Please return every line below that contains the string "clanky".
Records for the exercise Start Marker
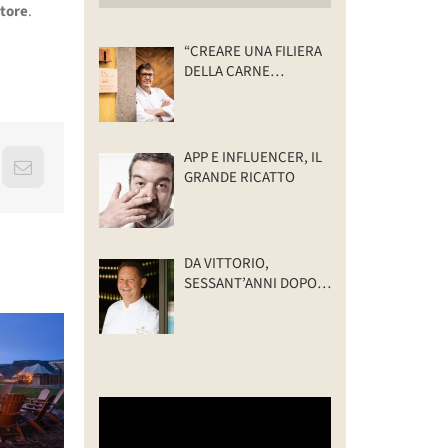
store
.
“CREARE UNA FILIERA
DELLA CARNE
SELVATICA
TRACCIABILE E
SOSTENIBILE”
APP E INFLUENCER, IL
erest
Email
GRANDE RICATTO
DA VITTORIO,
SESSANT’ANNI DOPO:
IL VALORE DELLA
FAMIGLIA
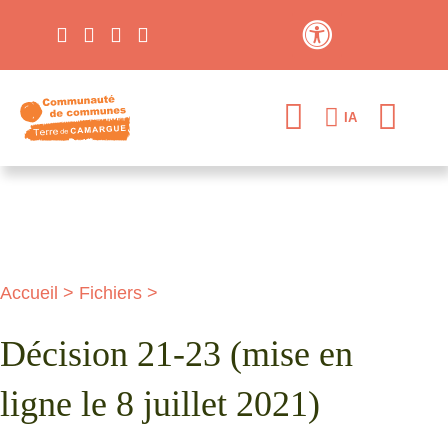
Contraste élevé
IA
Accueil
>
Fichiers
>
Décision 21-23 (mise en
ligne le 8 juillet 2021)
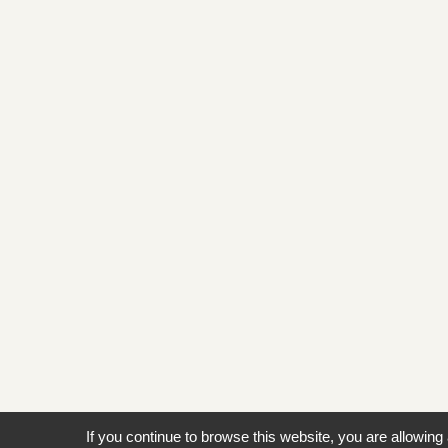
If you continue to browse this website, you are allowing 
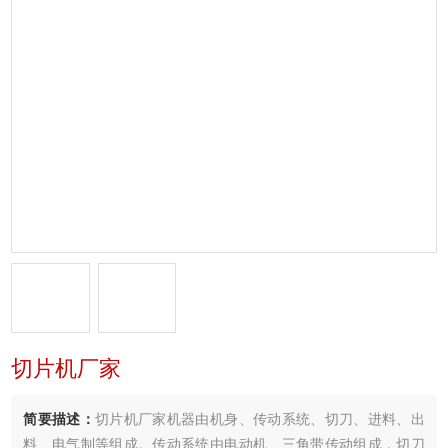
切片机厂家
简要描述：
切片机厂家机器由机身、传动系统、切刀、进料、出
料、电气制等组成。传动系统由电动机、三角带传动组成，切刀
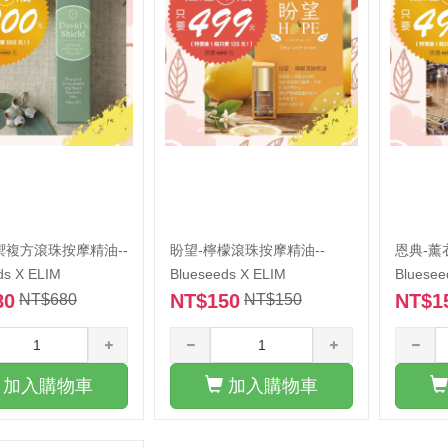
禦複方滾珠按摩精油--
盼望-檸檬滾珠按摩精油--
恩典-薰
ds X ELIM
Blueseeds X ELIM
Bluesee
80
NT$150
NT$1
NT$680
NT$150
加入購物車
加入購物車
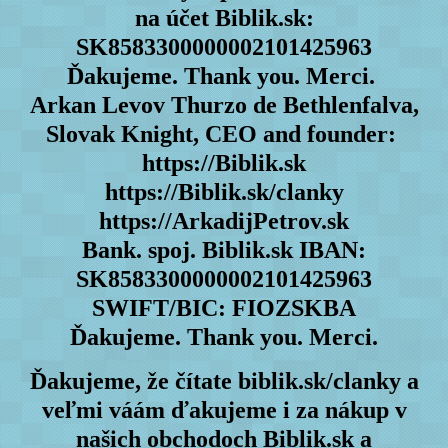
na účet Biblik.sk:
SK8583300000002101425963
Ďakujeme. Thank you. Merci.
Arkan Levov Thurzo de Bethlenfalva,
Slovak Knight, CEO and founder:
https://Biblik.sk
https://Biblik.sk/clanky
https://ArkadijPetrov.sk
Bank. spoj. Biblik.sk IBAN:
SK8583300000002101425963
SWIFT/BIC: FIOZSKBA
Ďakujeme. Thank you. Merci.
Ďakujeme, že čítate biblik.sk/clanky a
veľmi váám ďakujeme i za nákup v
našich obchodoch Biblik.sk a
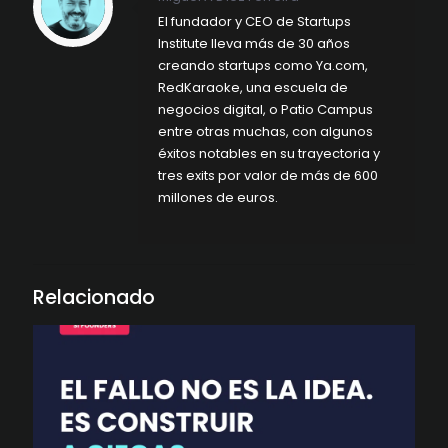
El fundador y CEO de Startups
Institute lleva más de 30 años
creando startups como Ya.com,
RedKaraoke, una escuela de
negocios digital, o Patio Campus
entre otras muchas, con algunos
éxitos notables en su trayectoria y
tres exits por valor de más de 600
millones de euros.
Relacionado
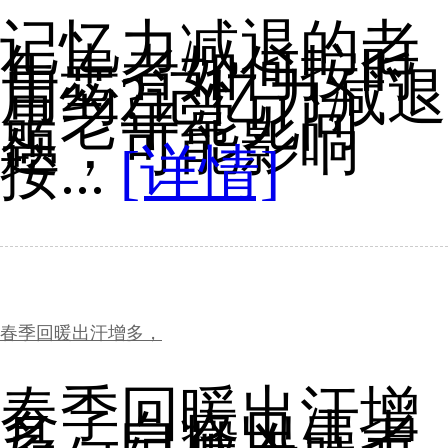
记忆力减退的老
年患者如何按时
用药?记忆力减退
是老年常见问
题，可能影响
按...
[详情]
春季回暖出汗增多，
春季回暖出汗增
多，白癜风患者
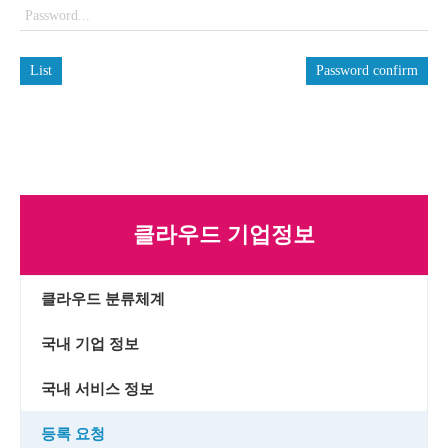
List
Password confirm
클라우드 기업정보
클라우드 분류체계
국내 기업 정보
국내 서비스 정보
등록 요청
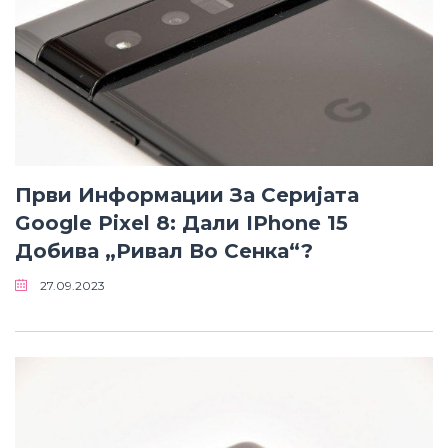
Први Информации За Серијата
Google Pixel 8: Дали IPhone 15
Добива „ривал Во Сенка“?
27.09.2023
Records for the exercise End Marker
Records for the exercise Start Marker
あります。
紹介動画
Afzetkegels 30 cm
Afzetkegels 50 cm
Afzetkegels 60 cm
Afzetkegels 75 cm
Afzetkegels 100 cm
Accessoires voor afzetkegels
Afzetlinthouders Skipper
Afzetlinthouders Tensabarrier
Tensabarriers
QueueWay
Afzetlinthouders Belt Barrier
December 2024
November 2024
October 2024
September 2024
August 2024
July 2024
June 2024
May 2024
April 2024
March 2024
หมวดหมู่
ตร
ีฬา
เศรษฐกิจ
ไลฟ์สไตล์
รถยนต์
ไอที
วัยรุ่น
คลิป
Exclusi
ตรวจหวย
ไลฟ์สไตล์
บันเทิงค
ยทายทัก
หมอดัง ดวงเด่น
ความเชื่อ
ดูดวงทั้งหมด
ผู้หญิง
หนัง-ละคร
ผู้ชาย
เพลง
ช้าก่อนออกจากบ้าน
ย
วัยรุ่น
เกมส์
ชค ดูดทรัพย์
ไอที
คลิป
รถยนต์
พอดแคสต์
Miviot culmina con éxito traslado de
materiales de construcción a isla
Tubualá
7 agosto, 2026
Records for the exercise End Marker
Response for this exercise
https://Biblik.sk/clanky
Ďakujeme, že čítate biblik.sk/clanky a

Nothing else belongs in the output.